Work to be completed. All records are to be restated exactly, each line as it reads.

** Opening Data for this task block **

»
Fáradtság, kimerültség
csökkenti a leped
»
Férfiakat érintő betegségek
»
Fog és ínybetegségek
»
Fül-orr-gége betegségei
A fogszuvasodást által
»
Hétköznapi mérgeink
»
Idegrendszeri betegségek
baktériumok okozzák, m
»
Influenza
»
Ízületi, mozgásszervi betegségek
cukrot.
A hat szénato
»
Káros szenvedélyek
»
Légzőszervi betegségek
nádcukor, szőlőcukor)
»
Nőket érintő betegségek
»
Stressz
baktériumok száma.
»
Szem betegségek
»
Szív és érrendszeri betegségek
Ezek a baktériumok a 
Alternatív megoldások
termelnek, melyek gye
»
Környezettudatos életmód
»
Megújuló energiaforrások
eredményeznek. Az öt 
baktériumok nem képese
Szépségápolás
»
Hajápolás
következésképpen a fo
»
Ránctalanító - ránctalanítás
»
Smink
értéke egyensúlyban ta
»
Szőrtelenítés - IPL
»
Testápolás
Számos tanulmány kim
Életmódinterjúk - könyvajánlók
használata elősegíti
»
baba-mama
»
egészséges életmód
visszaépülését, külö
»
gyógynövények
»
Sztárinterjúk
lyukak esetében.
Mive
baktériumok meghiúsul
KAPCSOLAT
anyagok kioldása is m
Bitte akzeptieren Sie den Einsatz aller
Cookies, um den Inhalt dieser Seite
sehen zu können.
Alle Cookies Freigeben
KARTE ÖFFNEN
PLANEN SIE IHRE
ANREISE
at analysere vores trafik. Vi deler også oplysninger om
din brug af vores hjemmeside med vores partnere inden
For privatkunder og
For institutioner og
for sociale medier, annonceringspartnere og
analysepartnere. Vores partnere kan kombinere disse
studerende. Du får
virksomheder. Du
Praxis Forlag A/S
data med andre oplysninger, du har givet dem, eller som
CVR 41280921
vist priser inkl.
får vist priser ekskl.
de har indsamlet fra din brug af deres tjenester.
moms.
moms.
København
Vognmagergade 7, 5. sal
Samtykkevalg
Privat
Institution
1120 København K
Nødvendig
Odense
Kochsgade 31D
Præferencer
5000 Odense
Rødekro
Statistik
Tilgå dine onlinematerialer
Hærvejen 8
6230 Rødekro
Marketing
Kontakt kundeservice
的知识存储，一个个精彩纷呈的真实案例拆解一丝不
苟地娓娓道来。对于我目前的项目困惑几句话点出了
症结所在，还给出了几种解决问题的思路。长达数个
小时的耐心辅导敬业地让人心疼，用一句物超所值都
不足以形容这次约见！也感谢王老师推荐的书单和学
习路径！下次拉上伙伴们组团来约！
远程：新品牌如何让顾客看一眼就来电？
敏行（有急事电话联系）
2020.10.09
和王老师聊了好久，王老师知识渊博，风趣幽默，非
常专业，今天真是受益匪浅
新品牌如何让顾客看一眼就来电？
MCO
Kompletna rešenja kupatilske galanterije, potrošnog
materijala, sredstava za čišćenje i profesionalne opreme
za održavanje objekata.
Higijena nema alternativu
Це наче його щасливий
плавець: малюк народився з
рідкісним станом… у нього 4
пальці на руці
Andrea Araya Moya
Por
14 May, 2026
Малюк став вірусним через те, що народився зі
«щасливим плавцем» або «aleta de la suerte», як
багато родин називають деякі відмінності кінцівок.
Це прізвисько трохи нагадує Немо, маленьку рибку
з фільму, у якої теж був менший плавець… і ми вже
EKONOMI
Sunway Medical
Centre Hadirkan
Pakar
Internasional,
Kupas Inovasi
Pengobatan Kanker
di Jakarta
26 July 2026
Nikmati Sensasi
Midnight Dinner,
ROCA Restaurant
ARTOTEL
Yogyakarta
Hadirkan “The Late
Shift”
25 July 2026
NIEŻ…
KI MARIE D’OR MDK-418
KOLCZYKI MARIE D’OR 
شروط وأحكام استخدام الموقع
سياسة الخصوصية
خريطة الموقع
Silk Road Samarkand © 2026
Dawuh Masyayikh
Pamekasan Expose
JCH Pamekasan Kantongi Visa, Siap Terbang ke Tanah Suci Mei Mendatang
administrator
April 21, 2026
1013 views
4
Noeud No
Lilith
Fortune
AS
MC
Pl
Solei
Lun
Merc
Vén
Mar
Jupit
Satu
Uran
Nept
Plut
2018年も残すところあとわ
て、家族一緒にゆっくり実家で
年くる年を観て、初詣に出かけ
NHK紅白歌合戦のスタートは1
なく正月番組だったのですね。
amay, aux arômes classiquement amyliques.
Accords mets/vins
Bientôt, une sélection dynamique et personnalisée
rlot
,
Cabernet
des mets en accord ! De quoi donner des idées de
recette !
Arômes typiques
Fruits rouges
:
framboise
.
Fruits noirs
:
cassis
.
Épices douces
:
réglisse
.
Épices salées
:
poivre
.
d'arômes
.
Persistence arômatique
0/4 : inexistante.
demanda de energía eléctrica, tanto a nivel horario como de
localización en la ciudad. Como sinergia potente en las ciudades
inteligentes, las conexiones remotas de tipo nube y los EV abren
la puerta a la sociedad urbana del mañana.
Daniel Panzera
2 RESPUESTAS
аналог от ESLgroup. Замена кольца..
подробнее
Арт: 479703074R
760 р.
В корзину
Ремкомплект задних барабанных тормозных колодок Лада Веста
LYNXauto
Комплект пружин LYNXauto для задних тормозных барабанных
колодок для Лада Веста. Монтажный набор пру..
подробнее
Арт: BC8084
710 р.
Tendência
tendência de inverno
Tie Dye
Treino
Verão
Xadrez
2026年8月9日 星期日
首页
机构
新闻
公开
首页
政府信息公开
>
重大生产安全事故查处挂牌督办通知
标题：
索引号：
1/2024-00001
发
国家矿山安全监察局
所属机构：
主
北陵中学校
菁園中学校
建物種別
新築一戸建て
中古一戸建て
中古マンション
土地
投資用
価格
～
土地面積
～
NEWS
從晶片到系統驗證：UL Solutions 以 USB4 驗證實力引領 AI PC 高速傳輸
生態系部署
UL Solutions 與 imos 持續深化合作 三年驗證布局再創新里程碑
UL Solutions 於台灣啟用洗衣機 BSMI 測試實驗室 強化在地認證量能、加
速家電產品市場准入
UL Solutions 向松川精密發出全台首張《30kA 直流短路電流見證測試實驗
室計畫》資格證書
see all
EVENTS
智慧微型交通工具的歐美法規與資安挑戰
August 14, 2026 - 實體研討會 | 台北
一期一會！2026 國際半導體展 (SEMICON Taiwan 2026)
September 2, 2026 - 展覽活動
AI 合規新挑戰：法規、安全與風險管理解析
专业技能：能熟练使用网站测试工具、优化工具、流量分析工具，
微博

** Closing Data for this task block **

Exercise result.
»
Fáradtság, kimerültség
csökkenti a leped
»
Férfiakat érintő betegségek
»
Fog és ínybetegségek
»
Fül-orr-gége betegségei
A fogszuvasodást által
»
Hétköznapi mérgeink
»
Idegrendszeri betegségek
baktériumok okozzák, m
»
Influenza
»
Ízületi, mozgásszervi betegségek
cukrot.
A hat szénato
»
Káros szenvedélyek
»
Légzőszervi betegségek
nádcukor, szőlőcukor)
»
Nőket érintő betegségek
»
Stressz
baktériumok száma.
»
Szem betegségek
»
Szív és érrendszeri betegségek
Ezek a baktériumok a 
Alternatív megoldások
termelnek, melyek gye
»
Környezettudatos életmód
»
Megújuló energiaforrások
eredményeznek. Az öt 
baktériumok nem képese
Szépségápolás
»
Hajápolás
következésképpen a fo
»
Ránctalanító - ránctalanítás
»
Smink
értéke egyensúlyban ta
»
Szőrtelenítés - IPL
»
Testápolás
Számos tanulmány kim
Életmódinterjúk - könyvajánlók
használata elősegíti
»
baba-mama
»
egészséges életmód
visszaépülését, külö
»
gyógynövények
»
Sztárinterjúk
lyukak esetében.
Mive
baktériumok meghiúsul
KAPCSOLAT
anyagok kioldása is m
Bitte akzeptieren Sie den Einsatz aller
Cookies, um den Inhalt dieser Seite
sehen zu können.
Alle Cookies Freigeben
KARTE ÖFFNEN
PLANEN SIE IHRE
ANREISE
at analysere vores trafik. Vi deler også oplysninger om
din brug af vores hjemmeside med vores partnere inden
For privatkunder og
For institutioner og
for sociale medier, annonceringspartnere og
analysepartnere. Vores partnere kan kombinere disse
studerende. Du får
virksomheder. Du
Praxis Forlag A/S
data med andre oplysninger, du har givet dem, eller som
CVR 41280921
vist priser inkl.
får vist priser ekskl.
de har indsamlet fra din brug af deres tjenester.
moms.
moms.
København
Vognmagergade 7, 5. sal
Samtykkevalg
Privat
Institution
1120 København K
Nødvendig
Odense
Kochsgade 31D
Præferencer
5000 Odense
Rødekro
Statistik
Tilgå dine onlinematerialer
Hærvejen 8
6230 Rødekro
Marketing
Kontakt kundeservice
的知识存储，一个个精彩纷呈的真实案例拆解一丝不
苟地娓娓道来。对于我目前的项目困惑几句话点出了
症结所在，还给出了几种解决问题的思路。长达数个
小时的耐心辅导敬业地让人心疼，用一句物超所值都
不足以形容这次约见！也感谢王老师推荐的书单和学
习路径！下次拉上伙伴们组团来约！
远程：新品牌如何让顾客看一眼就来电？
敏行（有急事电话联系）
2020.10.09
和王老师聊了好久，王老师知识渊博，风趣幽默，非
常专业，今天真是受益匪浅
新品牌如何让顾客看一眼就来电？
MCO
Kompletna rešenja kupatilske galanterije, potrošnog
materijala, sredstava za čišćenje i profesionalne opreme
za održavanje objekata.
Higijena nema alternativu
Це наче його щасливий
плавець: малюк народився з
рідкісним станом… у нього 4
пальці на руці
Andrea Araya Moya
Por
14 May, 2026
Малюк став вірусним через те, що народився зі
«щасливим плавцем» або «aleta de la suerte», як
багато родин називають деякі відмінності кінцівок.
Це прізвисько трохи нагадує Немо, маленьку рибку
з фільму, у якої теж був менший плавець… і ми вже
EKONOMI
Sunway Medical
Centre Hadirkan
Pakar
Internasional,
Kupas Inovasi
Pengobatan Kanker
di Jakarta
26 July 2026
Nikmati Sensasi
Midnight Dinner,
ROCA Restaurant
ARTOTEL
Yogyakarta
Hadirkan “The Late
Shift”
25 July 2026
NIEŻ…
KI MARIE D’OR MDK-418
KOLCZYKI MARIE D’OR 
شروط وأحكام استخدام الموقع
سياسة الخصوصية
خريطة الموقع
Silk Road Samarkand © 2026
Dawuh Masyayikh
Pamekasan Expose
JCH Pamekasan Kantongi Visa, Siap Terbang ke Tanah Suci Mei Mendatang
administrator
April 21, 2026
1013 views
4
Noeud No
Lilith
Fortune
AS
MC
Pl
Solei
Lun
Merc
Vén
Mar
Jupit
Satu
Uran
Nept
Plut
2018年も残すところあとわ
て、家族一緒にゆっくり実家で
年くる年を観て、初詣に出かけ
NHK紅白歌合戦のスタートは1
なく正月番組だったのですね。
amay, aux arômes classiquement amyliques.
Accords mets/vins
Bientôt, une sélection dynamique et personnalisée
rlot
,
Cabernet
des mets en accord ! De quoi donner des idées de
recette !
Arômes typiques
Fruits rouges
:
framboise
.
Fruits noirs
:
cassis
.
Épices douces
:
réglisse
.
Épices salées
:
poivre
.
d'arômes
.
Persistence arômatique
0/4 : inexistante.
demanda de energía eléctrica, tanto a nivel horario como de
localización en la ciudad. Como sinergia potente en las ciudades
inteligentes, las conexiones remotas de tipo nube y los EV abren
la puerta a la sociedad urbana del mañana.
Daniel Panzera
2 RESPUESTAS
аналог от ESLgroup. Замена кольца..
подробнее
Арт: 479703074R
760 р.
В корзину
Ремкомплект задних барабанных тормозных колодок Лада Веста
LYNXauto
Комплект пружин LYNXauto для задних тормозных барабанных
колодок для Лада Веста. Монтажный набор пру..
подробнее
Арт: BC8084
710 р.
Tendência
tendência de inverno
Tie Dye
Treino
Verão
Xadrez
2026年8月9日 星期日
首页
机构
新闻
公开
首页
政府信息公开
>
重大生产安全事故查处挂牌督办通知
标题：
索引号：
1/2024-00001
发
国家矿山安全监察局
所属机构：
主
北陵中学校
菁園中学校
建物種別
新築一戸建て
中古一戸建て
中古マンション
土地
投資用
価格
～
土地面積
～
NEWS
從晶片到系統驗證：UL Solutions 以 USB4 驗證實力引領 AI PC 高速傳輸
生態系部署
UL Solutions 與 imos 持續深化合作 三年驗證布局再創新里程碑
UL Solutions 於台灣啟用洗衣機 BSMI 測試實驗室 強化在地認證量能、加
速家電產品市場准入
UL Solutions 向松川精密發出全台首張《30kA 直流短路電流見證測試實驗
室計畫》資格證書
see all
EVENTS
智慧微型交通工具的歐美法規與資安挑戰
August 14, 2026 - 實體研討會 | 台北
一期一會！2026 國際半導體展 (SEMICON Taiwan 2026)
September 2, 2026 - 展覽活動
AI 合規新挑戰：法規、安全與風險管理解析
专业技能：能熟练使用网站测试工具、优化工具、流量分析工具，
微博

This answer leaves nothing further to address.